The flipside is that it does as good a job as any of showcasing the man's approach, so ascetic it becomes archetypal.
The album lives up to its name: its central point is Tokunaga's singing, with the rest being an afterthought, or so it may seem on the initial listen.
Tokunaga is not a vocal virtuoso, and he doesn't care for theatrics; his delivery is focused on emotion, and there he succeeds -- his voice, while not showy, is consistently pleasant and, at its best, captivating, his restraint producing a touching effect; sometimes he's almost weepy, but never melodramatic.

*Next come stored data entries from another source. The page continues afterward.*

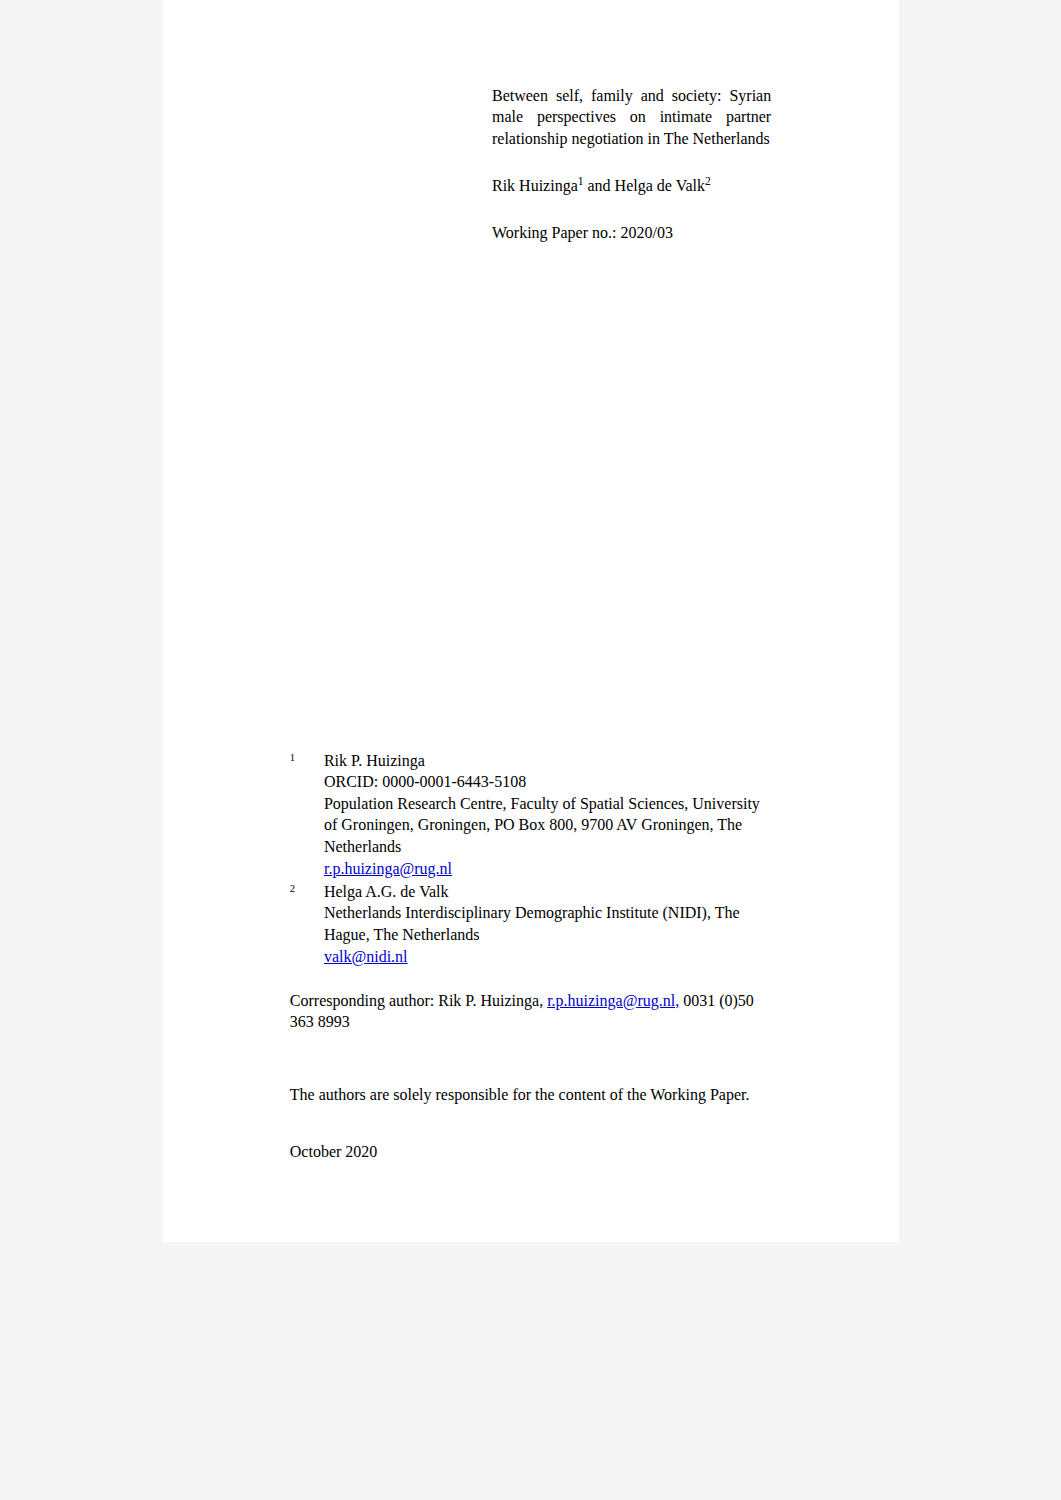Between self, family and society: Syrian male perspectives on intimate partner relationship negotiation in The Netherlands
Rik Huizinga1 and Helga de Valk2
Working Paper no.: 2020/03
1
Rik P. Huizinga
ORCID: 0000-0001-6443-5108
Population Research Centre, Faculty of Spatial Sciences, University of Groningen, Groningen, PO Box 800, 9700 AV Groningen, The Netherlands
r.p.huizinga@rug.nl
2
Helga A.G. de Valk
Netherlands Interdisciplinary Demographic Institute (NIDI), The Hague, The Netherlands
valk@nidi.nl
Corresponding author: Rik P. Huizinga, r.p.huizinga@rug.nl, 0031 (0)50 363 8993
The authors are solely responsible for the content of the Working Paper.
October 2020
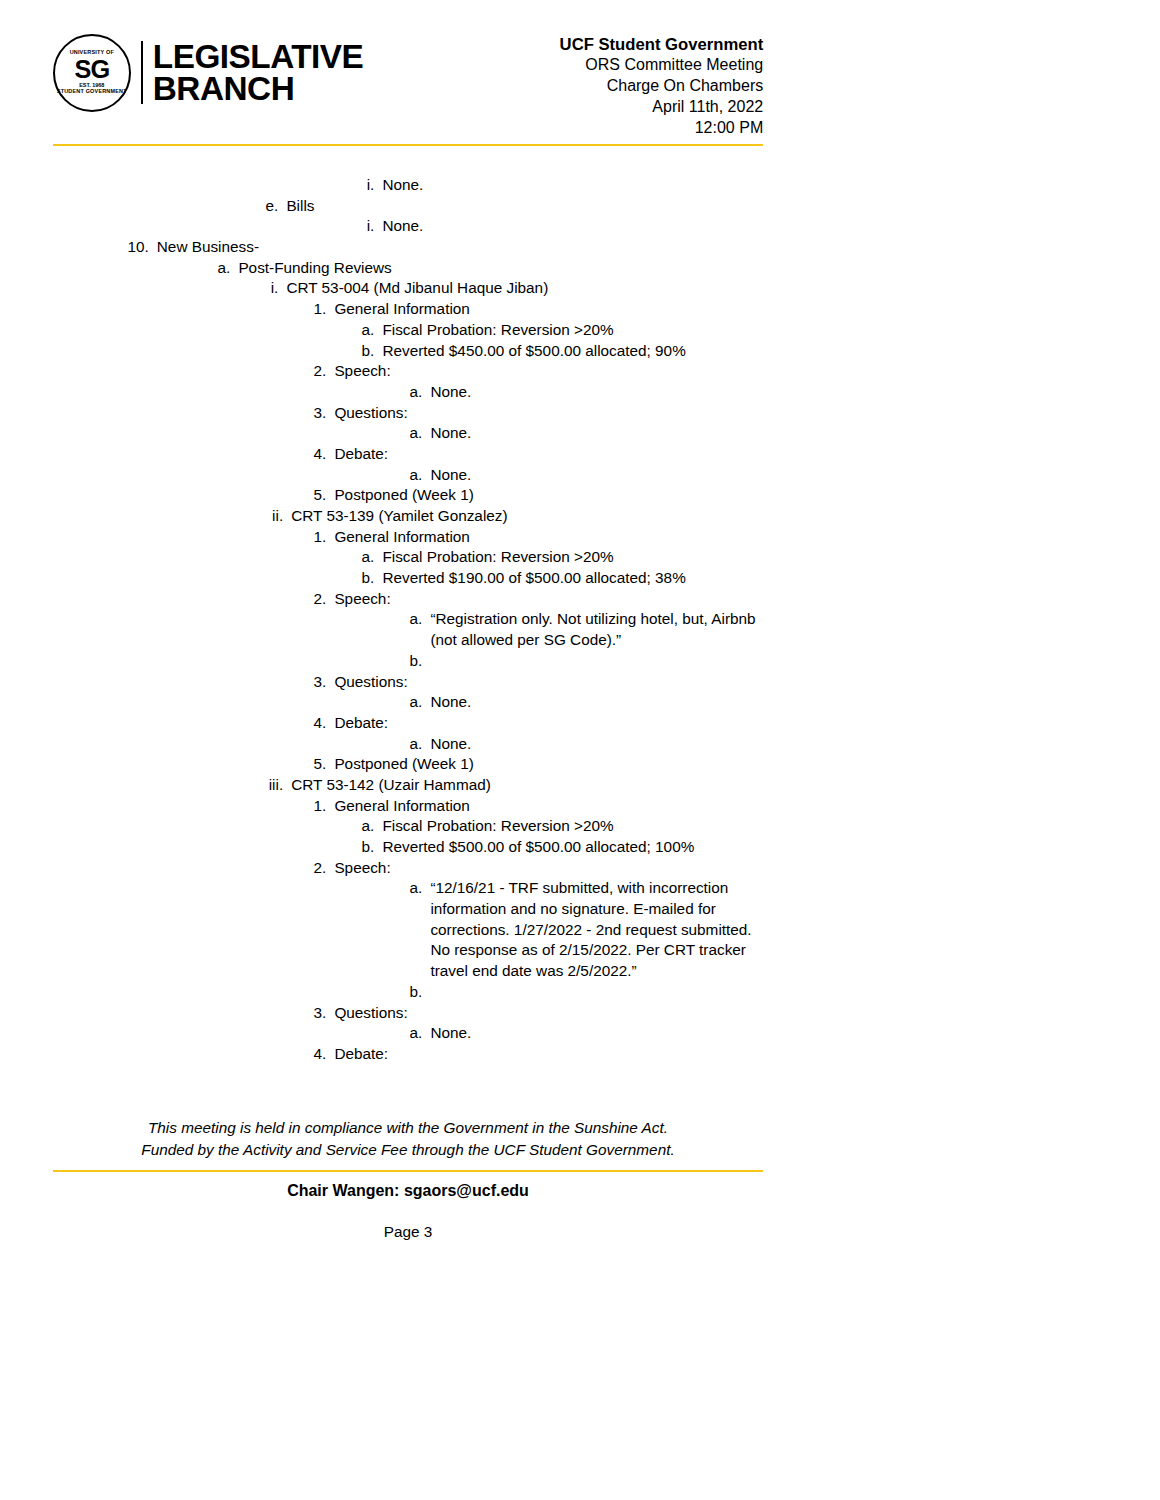UNIVERSITY OF
SG
EST. 1968
STUDENT GOVERNMENT
LEGISLATIVE
BRANCH
UCF Student Government
ORS Committee Meeting
Charge On Chambers
April 11th, 2022
12:00 PM
i.
None.
e.
Bills
i.
None.
10.
New Business-
a.
Post-Funding Reviews
i.
CRT 53-004 (Md Jibanul Haque Jiban)
1.
General Information
a.
Fiscal Probation: Reversion >20%
b.
Reverted $450.00 of $500.00 allocated; 90%
2.
Speech:
a.
None.
3.
Questions:
a.
None.
4.
Debate:
a.
None.
5.
Postponed (Week 1)
ii.
CRT 53-139 (Yamilet Gonzalez)
1.
General Information
a.
Fiscal Probation: Reversion >20%
b.
Reverted $190.00 of $500.00 allocated; 38%
2.
Speech:
a.
“Registration only. Not utilizing hotel, but, Airbnb (not allowed per SG Code).”
b.
3.
Questions:
a.
None.
4.
Debate:
a.
None.
5.
Postponed (Week 1)
iii.
CRT 53-142 (Uzair Hammad)
1.
General Information
a.
Fiscal Probation: Reversion >20%
b.
Reverted $500.00 of $500.00 allocated; 100%
2.
Speech:
a.
“12/16/21 - TRF submitted, with incorrection information and no signature. E-mailed for corrections. 1/27/2022 - 2nd request submitted. No response as of 2/15/2022. Per CRT tracker travel end date was 2/5/2022.”
b.
3.
Questions:
a.
None.
4.
Debate:
This meeting is held in compliance with the Government in the Sunshine Act.
Funded by the Activity and Service Fee through the UCF Student Government.
Chair Wangen: sgaors@ucf.edu
Page 3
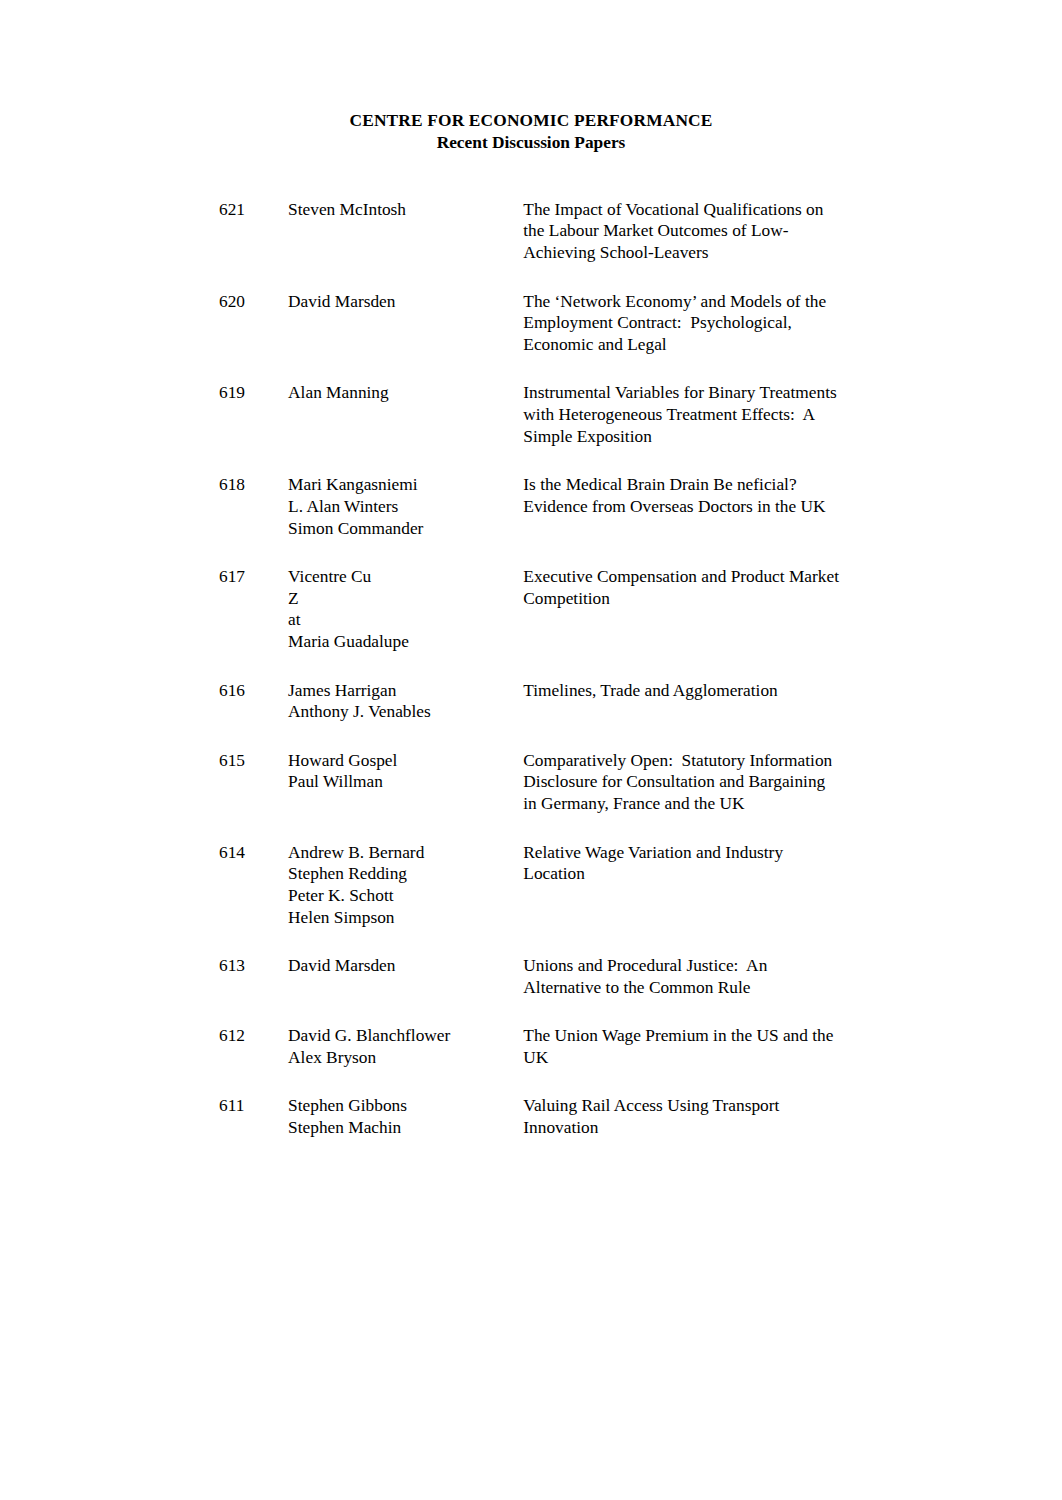CENTRE FOR ECONOMIC PERFORMANCE Recent Discussion Papers
| 621 | Steven McIntosh | The Impact of Vocational Qualifications on the Labour Market Outcomes of Low-Achieving School-Leavers |
| 620 | David Marsden | The ‘Network Economy’ and Models of the Employment Contract: Psychological, Economic and Legal |
| 619 | Alan Manning | Instrumental Variables for Binary Treatments with Heterogeneous Treatment Effects: A Simple Exposition |
| 618 | Mari Kangasniemi L. Alan Winters Simon Commander | Is the Medical Brain Drain Be neficial? Evidence from Overseas Doctors in the UK |
| 617 | Vicentre Cu Z at Maria Guadalupe | Executive Compensation and Product Market Competition |
| 616 | James Harrigan Anthony J. Venables | Timelines, Trade and Agglomeration |
| 615 | Howard Gospel Paul Willman | Comparatively Open: Statutory Information Disclosure for Consultation and Bargaining in Germany, France and the UK |
| 614 | Andrew B. Bernard Stephen Redding Peter K. Schott Helen Simpson | Relative Wage Variation and Industry Location |
| 613 | David Marsden | Unions and Procedural Justice: An Alternative to the Common Rule |
| 612 | David G. Blanchflower Alex Bryson | The Union Wage Premium in the US and the UK |
| 611 | Stephen Gibbons Stephen Machin | Valuing Rail Access Using Transport Innovation |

The songs themselves drift by about as fast as clouds on a windless day, Tokunaga supporting his singing mainly by simple piano melodies and delicate percussion: imagine the softest '80s jazz-tinged ballad, make it twice as mellow, and you're about there.
However, writing it off as restaurant Muzak wouldn't be fair: Tokunaga actually provides some interesting, if discreet, arrangements, propping up the vocal/piano combo with a saxophone on "Olivia Wo Kikinagara," and lush flourishes of strings on the opening track, adding some soft rock guitar on a couple of tunes, and, in one case, even pulling off a folk/new age type of sound ("Ihoujin").
That doesn't give Vocalist any big hooks, but neither was it supposed to: the goodness of this album is in its soothing quality and the evening-bar introspective mood it creates.
Sure, it's pieced together from stuff pioneered by others, from pop jazzmen to Michael Bolton, Phil Collins, and even Dire Straits, but Tokunaga has found his own way of telling the audience "it's gonna be alright" that's worth listening to.